I tried DownThemAll, it downloads a lot of htm files but there's nothing like an index file or a starting file.
I had to open each of them to view.

it's not practical

so isn't there any other ways?

pls don't mention offline softwares like metaproducts offline browser and like that


----------



## enjoy (Nov 4, 2006)

While "Working Offline", I am able to browse some static websites which are in the Internet Cache.

I would recommend you to increase the disk space allotted to cache and number of days for which history is maintained (as per your need).

If you wish to download a complete website, you may use WinHTTrack (www.httrack.com)


----------



## JGuru (Nov 4, 2006)

@drgrudge, 'DownThemAll' downloads all the links & it's pretty cumbersome to use 
 it & also view to all the pages.

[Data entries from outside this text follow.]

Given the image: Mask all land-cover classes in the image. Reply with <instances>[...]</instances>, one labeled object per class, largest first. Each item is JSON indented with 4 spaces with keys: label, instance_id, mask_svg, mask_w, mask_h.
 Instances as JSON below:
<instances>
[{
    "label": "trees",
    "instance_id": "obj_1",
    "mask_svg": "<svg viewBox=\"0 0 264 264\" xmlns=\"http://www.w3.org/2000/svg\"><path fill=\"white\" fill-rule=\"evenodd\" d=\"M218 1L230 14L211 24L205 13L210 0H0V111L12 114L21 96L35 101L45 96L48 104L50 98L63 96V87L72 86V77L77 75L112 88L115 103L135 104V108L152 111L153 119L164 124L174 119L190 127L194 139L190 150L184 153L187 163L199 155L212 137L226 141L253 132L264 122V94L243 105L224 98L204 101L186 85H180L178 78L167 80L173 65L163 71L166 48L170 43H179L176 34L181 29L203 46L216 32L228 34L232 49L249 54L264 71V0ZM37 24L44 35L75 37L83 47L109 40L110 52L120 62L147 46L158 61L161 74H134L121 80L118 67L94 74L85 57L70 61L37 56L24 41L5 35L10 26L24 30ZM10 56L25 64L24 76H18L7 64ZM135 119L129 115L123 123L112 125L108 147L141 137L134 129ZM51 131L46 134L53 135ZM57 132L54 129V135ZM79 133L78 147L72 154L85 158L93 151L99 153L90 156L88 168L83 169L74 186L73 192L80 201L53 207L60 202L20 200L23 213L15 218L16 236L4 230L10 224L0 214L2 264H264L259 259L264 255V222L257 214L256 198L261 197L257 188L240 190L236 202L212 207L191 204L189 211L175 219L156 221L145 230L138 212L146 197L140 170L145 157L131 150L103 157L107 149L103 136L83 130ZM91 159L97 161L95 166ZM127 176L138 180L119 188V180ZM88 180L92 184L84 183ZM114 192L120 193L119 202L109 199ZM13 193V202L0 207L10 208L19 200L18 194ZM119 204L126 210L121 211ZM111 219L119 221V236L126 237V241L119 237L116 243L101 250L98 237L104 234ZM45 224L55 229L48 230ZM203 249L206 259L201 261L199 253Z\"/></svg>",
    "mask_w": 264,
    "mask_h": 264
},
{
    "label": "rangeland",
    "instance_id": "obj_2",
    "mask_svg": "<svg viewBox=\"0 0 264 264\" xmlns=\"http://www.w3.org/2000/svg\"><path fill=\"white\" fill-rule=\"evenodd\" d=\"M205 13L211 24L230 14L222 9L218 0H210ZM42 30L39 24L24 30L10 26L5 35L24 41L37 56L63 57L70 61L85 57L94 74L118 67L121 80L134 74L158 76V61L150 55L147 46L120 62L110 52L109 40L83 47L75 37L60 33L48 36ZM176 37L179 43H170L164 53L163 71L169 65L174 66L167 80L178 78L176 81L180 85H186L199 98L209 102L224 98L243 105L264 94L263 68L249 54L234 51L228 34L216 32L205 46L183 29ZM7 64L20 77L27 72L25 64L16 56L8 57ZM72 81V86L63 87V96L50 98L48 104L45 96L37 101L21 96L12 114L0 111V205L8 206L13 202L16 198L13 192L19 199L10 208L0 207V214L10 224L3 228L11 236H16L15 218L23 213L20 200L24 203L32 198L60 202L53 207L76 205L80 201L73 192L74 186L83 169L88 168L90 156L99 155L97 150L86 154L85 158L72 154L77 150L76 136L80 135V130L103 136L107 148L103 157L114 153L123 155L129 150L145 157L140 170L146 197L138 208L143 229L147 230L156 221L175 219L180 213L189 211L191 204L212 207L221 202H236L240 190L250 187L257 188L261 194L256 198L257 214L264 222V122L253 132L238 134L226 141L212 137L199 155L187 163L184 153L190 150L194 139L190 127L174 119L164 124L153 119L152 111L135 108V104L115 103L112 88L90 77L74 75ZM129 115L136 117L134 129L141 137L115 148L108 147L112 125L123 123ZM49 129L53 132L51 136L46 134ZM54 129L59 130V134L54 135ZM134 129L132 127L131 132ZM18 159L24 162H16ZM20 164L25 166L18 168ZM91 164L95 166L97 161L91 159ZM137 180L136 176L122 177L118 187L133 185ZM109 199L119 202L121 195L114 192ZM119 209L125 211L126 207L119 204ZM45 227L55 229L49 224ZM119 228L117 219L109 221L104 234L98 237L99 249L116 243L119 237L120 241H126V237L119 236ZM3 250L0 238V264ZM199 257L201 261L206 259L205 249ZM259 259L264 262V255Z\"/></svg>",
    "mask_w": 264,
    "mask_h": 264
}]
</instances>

It doesn't provide a 'index.html' file or something similar.
 So you are better off using some other third party software like :
1) *HTTrack* (*www.httrack.com/) 
2) *SurfOffline* (*www.surfoffline.com/)
3) *WebCopier Pro* (*www.tomdownload.com/internet/browsers/webcopier.htm)


----------



## Raaza (Nov 4, 2006)

that's it,

the problem with DownThemAll is not providing an index file, instead downloads a lot of htm files, one should click each and every files in order to open the particular files, what a pity!

it's not fair

so I think, should go for appz like offline browser, HTTrack etc to view site offline,


anyway pls keep posting here the solution to avoid the installation of another "memory eating" software to view some pages of sites (not a whole website).

i think in this case firefox is not as good as internet explorer 6.

ok guys 


thnx 4 all


----------



## Zelgadis (Mar 11, 2008)

Httrack not works with urls like "*www.drawanime.ru/?pg=art&id=01".

I used wget for this:
*lifehacker.com/software/downloads/geek-to-live--mastering-wget-161202.php


----------



## ray|raven (Mar 11, 2008)

And what prompted you to dig up a 2 year old thread for a first post?


----------